The first incident in June of 1989 involving an alleged physical altercation between the Complainant and Tom Weidenbeck by itself fails to demonstrate any racial harassment of the Complainant. The Respondent denies that the incident occurred and even if it happened as the Complainant asserts, it seems more the product of a personal dispute than racial harassment. It appears that the Complainant informed supervisors of Weidenbeck's presence or activity in the parking lot prior to the elbowing incident. The provision of this information was apparently not to the benefit of Weidenbeck. The only element that raises the issue of race is the Complainant's allegation that the next day Weidenbeck and another worker racially taunted the Complainant after the elbowing incident. The Respondent also denies the second incident and that the Complainant told supervisors of either incident.

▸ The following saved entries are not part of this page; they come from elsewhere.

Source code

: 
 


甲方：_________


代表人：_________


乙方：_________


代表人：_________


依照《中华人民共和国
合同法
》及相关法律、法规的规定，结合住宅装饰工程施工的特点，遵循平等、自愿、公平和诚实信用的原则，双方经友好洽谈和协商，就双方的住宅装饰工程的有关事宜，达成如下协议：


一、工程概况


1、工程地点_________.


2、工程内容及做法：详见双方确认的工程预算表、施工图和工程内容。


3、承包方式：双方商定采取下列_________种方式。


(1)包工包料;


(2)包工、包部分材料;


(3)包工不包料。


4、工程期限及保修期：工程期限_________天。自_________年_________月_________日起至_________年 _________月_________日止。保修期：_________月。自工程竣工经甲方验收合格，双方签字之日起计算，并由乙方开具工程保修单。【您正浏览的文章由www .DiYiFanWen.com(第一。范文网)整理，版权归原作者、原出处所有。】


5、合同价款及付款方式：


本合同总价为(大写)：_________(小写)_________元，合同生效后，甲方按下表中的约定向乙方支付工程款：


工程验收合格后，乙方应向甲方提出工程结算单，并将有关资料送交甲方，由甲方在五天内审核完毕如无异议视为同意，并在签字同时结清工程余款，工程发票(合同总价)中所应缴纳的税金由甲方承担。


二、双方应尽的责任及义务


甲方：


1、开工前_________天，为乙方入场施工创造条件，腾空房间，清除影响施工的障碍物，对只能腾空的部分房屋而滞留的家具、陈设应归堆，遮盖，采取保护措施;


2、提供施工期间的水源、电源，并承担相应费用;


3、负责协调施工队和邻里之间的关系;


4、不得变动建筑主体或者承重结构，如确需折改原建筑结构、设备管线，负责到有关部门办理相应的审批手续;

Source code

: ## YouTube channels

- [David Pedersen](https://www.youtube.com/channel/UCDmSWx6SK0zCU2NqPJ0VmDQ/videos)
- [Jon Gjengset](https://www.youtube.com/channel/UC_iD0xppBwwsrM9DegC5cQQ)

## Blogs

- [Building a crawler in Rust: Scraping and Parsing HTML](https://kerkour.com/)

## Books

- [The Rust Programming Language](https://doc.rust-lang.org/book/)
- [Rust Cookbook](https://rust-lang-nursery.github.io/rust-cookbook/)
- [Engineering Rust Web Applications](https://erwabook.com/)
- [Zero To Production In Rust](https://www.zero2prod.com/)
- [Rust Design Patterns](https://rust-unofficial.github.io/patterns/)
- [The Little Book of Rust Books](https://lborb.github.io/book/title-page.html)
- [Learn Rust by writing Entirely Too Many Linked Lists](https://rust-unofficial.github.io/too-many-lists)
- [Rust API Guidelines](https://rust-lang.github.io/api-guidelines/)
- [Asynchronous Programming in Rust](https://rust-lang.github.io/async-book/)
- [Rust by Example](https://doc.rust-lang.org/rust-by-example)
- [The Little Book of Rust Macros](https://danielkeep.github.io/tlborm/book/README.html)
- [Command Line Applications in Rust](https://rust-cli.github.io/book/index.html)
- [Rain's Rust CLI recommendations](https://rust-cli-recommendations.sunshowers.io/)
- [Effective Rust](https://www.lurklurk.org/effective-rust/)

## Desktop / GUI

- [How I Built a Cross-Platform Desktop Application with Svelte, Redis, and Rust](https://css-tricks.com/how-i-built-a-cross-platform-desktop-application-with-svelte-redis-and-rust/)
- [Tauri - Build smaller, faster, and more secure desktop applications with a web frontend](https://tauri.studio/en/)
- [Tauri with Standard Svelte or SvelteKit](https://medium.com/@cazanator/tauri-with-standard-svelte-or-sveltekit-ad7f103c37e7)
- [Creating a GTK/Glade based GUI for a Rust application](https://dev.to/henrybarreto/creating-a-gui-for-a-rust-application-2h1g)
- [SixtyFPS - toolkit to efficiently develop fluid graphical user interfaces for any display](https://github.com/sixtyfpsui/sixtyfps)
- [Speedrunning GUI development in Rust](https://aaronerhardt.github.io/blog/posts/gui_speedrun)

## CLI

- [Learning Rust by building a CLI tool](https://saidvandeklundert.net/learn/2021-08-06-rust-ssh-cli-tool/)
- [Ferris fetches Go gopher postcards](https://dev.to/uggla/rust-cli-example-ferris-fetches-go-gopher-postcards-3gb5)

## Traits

It is the Complainant's burden to submit evidence sufficient to prove all of the elements of his claim. Under the circumstances of this case where the Complainant has failed to appear and thus has failed to present any evidence in his own behalf, the Hearing Examiner must decide any question of disputed evidence and allegation in favor of the Respondent. The only exception would be if there is some evidence that indicates that the testimony of the Respondent would be entirely incredible. There is no reason on the basis of this record to have such a jaundiced view of the Respondent's veracity. Accordingly, when the offer of proof demonstrates that an event did not occur or that a supervisor was not told of an event, the Hearing Examiner is inclined to accept the proof as offered and find that the offer is dispositive of the issue.
The two incidents in which the Complainant alleges that racially explicit language was used (June, 1989 and April 4, 1990) are not capable of proof without the testimony of the Complainant and perhaps that of a corroborative witness. Since the Respondent denies the event, the Hearing Examiner is compelled to accept its offer of proof in the absence of any testimony on behalf of the Complainant. Without any testimony, the Complainant fails in his burden of proof.
While the individual incidents complained of by the Complainant lack sufficient proof to demonstrate discrimination, it could have been argued that the pattern overall tends to demonstrate a pattern or practice of mistreatment that might amount to discrimination. Because of the lack of proof on any of the individual incidents and because of the Complainant's failure to appear we need not address this or other issues such as, whether or not 5 or 6 incidents of alleged harassment over a period of approximately one year are sufficient to demonstrate a "hostile work place" claim of racial harassment under the Ordinance.
For the foregoing reasons, the complaint in this matter shall be and is hereby dismissed.
Signed and dated this 20th day of November, 1996.